**Problem description:** Pick out each line in the records below that contains the string "sourcePoint", and copy those lines.

**Items:**
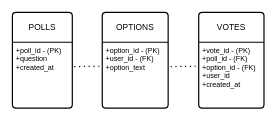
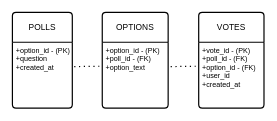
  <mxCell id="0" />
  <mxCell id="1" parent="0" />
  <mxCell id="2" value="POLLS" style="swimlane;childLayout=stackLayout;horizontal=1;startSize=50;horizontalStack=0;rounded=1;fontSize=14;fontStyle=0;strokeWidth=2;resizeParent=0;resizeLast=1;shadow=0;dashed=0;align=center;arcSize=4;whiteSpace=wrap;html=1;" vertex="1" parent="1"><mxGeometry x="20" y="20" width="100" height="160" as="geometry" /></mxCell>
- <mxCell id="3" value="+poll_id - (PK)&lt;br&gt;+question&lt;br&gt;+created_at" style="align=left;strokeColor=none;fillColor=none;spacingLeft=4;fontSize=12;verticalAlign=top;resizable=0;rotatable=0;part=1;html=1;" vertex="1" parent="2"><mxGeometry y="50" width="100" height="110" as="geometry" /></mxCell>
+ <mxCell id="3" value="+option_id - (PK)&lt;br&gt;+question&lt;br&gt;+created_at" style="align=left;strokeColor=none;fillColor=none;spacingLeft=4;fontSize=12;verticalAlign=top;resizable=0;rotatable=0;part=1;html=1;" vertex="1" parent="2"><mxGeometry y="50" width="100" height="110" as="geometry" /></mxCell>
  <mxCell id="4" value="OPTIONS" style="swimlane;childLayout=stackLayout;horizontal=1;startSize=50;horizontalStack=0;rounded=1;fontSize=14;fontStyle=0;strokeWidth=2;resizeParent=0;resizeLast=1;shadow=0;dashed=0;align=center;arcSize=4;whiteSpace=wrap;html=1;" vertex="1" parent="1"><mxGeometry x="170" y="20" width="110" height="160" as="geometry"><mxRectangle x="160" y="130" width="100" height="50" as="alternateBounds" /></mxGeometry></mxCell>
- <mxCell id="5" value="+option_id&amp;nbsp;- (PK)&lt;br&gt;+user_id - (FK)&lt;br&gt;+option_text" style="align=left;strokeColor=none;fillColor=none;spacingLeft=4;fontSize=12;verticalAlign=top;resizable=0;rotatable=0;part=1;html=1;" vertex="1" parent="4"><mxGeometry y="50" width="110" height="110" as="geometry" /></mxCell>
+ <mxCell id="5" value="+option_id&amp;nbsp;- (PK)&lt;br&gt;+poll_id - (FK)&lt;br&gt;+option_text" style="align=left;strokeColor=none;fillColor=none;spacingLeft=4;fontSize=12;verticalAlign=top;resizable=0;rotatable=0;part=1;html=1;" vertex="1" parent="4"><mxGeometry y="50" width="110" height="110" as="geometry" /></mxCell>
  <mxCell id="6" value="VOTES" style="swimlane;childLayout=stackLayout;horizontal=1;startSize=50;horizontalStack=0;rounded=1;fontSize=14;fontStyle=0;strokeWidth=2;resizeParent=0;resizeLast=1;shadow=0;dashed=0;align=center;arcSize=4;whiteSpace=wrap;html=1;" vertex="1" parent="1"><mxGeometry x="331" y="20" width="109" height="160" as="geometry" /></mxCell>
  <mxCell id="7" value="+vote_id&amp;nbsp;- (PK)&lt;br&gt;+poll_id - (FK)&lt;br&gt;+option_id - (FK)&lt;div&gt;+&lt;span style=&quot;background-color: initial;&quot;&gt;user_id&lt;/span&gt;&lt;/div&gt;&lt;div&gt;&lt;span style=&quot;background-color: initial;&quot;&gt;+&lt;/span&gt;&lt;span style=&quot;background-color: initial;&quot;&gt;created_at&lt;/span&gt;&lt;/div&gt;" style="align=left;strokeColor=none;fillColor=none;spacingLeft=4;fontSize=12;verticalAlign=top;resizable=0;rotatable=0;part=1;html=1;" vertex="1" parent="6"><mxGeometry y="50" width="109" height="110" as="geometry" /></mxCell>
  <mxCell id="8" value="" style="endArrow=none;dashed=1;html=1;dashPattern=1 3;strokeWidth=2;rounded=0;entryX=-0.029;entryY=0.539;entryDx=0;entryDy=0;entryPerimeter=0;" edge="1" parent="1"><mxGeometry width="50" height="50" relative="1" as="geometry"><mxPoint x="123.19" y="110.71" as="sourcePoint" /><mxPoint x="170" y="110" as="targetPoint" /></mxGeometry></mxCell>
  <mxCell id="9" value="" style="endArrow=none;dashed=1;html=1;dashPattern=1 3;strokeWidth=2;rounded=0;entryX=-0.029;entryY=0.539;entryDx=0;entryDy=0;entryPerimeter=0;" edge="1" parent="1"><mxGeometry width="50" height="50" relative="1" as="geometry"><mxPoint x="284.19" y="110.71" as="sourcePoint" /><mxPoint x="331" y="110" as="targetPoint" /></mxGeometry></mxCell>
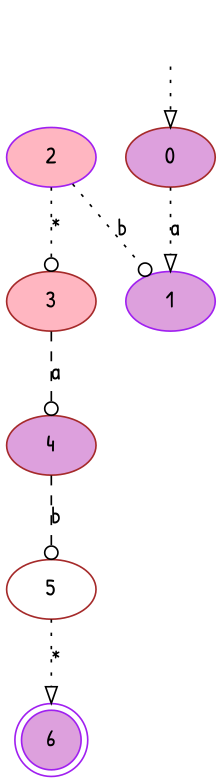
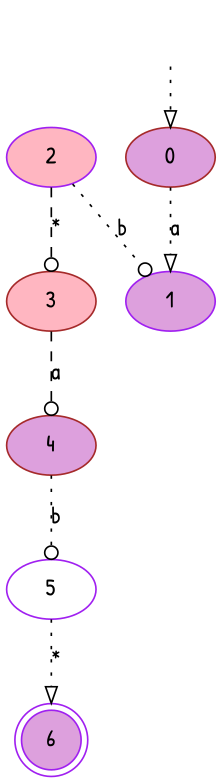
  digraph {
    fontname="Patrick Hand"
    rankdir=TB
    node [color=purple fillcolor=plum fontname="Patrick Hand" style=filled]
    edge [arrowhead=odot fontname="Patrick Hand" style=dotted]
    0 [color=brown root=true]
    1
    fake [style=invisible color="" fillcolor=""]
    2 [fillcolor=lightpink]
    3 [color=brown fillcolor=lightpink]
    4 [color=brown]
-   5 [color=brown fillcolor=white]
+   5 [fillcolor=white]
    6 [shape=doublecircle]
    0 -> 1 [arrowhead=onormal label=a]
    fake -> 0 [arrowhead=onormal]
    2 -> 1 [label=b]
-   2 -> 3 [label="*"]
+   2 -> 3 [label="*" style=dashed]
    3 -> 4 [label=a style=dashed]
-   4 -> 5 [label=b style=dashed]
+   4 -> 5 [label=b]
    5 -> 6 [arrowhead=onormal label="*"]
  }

**Finished task:**
  <mxCell id="8" value="" style="endArrow=none;dashed=1;html=1;dashPattern=1 3;strokeWidth=2;rounded=0;entryX=-0.029;entryY=0.539;entryDx=0;entryDy=0;entryPerimeter=0;" edge="1" parent="1"><mxGeometry width="50" height="50" relative="1" as="geometry"><mxPoint x="123.19" y="110.71" as="sourcePoint" /><mxPoint x="170" y="110" as="targetPoint" /></mxGeometry></mxCell>
  <mxCell id="9" value="" style="endArrow=none;dashed=1;html=1;dashPattern=1 3;strokeWidth=2;rounded=0;entryX=-0.029;entryY=0.539;entryDx=0;entryDy=0;entryPerimeter=0;" edge="1" parent="1"><mxGeometry width="50" height="50" relative="1" as="geometry"><mxPoint x="284.19" y="110.71" as="sourcePoint" /><mxPoint x="331" y="110" as="targetPoint" /></mxGeometry></mxCell>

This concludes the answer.